A man checks a destroyed house that was hit in an Israeli airstrike in Saksakiyeh village, south Lebanon, Friday, March 27, 2026. (AP Photo/Hussein Malla)
A man checks a destroyed house that was hit in an Israeli airstrike in Saksakiyeh village, south Lebanon, Friday, March 27, 2026. (AP Photo/Hussein Malla)

Hezbollah said Friday its members had clashed directly with Israeli forces in two south Lebanon villages, as Israeli airstrikes on several areas killed at least six people, according to the health ministry.

In a statement, Hezbollah said its fighters had clashed with "Israeli enemy army forces in the villages of Bayada and Shamaa at point-blank range with light and medium weapons," while also claiming responsibility for attacks on Israeli border towns and positions.

The coastal village of Bayada, adjacent to Shamaa, lies eight kilometres from the border with Israel, according to AFP.

Israeli forces are pushing into numerous towns in southern Lebanon, with officials saying they aim to create a security zone reaching the Litani River, some 30 kilometres from the border, to push Hezbollah back and protect northern Israeli communities.

On Friday, Israel launched a series of airstrikes on several areas, particularly in southern Lebanon, according to Lebanese state media.

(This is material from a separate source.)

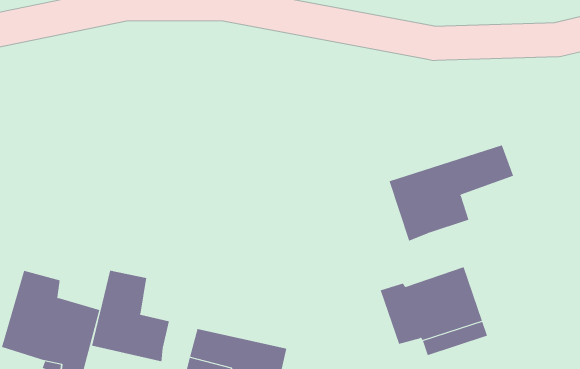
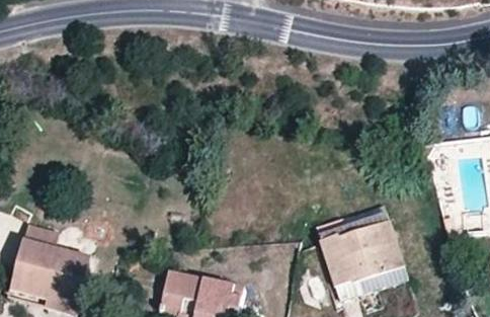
building: [389,145,514,241] -> none
building: [91,270,169,362] -> none

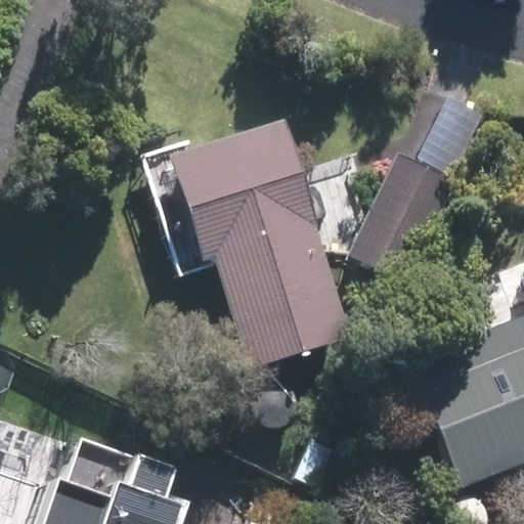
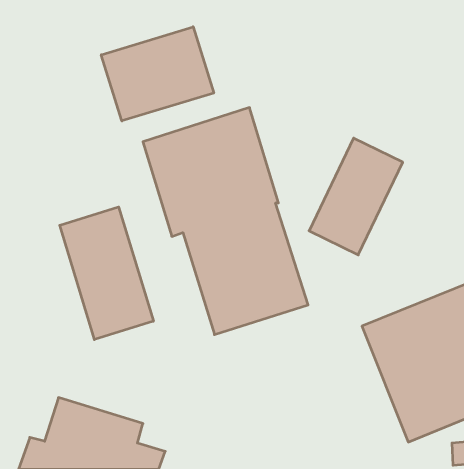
building: none -> [101,27,214,121]
building: none -> [60,207,153,340]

One of the strikes, on the town of Saksakiyeh in the Sidon district, killed "four civilians and wounded eight others," in an initial toll reported by the health ministry.

At dawn, Israel had targeted the Tahouitet al-Ghadir area in Beirut's southern suburbs without prior warning, killing two people, according to the health ministry.

Israeli army spokesperson Effie Defrin said Friday that "Contrary to the declaration by the Lebanese government earlier this year - Hezbollah is still operating and conducting attacks from southern Lebanon."

"If the Lebanese government will not disarm Hezbollah, the (army) will," he said.

After nearly four weeks of war between Hezbollah and Israel, Nicolas Von Arx, regional director of the International Committee of the Red Cross, warned Friday that "the humanitarian situation is worsening and civilians, as usual, are paying the highest price" in Lebanon.

After meeting Lebanese President Joseph Aoun, he said, "Civilians must be protected wherever they are, whether they remain in their homes or are forced to flee".

According to the authorities, the war has forced more than one million people to flee their homes, and more than a thousand people have been killed since the conflict began.